Task instructions:
Return the records as they stand. No picture is to be included.

Data excerpts:
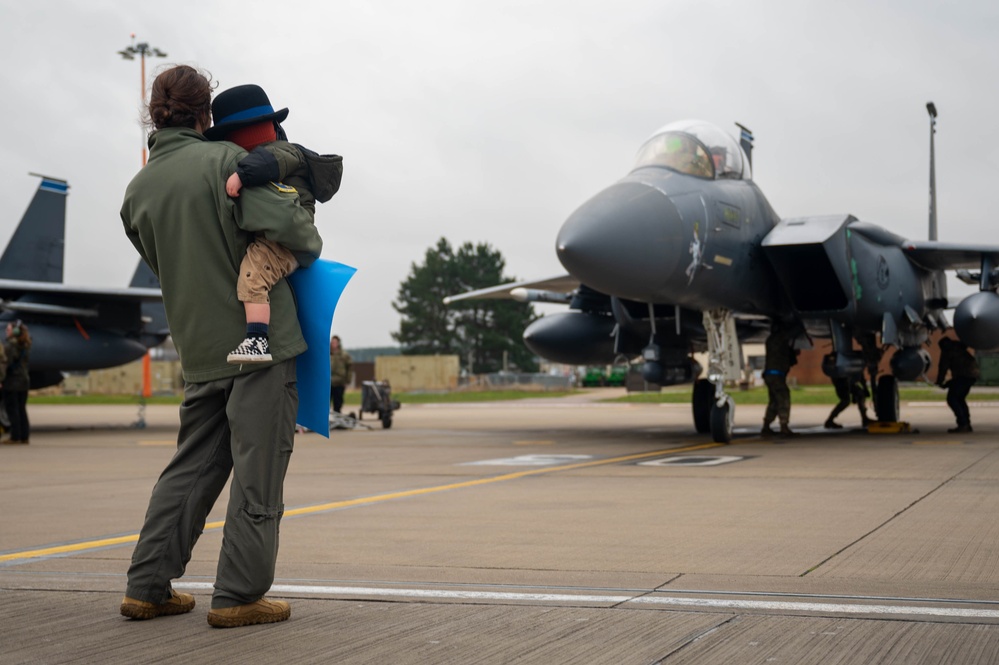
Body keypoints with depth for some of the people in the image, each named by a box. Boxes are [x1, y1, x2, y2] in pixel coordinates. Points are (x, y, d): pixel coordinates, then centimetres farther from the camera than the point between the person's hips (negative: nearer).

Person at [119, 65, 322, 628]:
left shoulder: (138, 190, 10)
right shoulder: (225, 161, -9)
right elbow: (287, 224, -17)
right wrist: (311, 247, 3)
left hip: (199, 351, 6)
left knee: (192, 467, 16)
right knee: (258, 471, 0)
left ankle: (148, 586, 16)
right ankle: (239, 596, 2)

Output for this exercise:
Body keypoints with depth for some of the people in the image, each named by a box. Boxes are [x1, y1, x2, y2] in pixel coordinates. Points are (x, y, d): pixel coordinates, then centimetres farther from the camera than the point between the person's hips (negative: nearer).

Person at [119, 65, 322, 628]:
left shoulder: (138, 190, 10)
right shoulder: (225, 161, -9)
right elbow: (287, 224, -17)
right wrist: (311, 247, 3)
left hip: (199, 351, 6)
left knee: (192, 467, 16)
right knee: (258, 471, 0)
left ankle: (148, 586, 16)
right ankle: (239, 596, 2)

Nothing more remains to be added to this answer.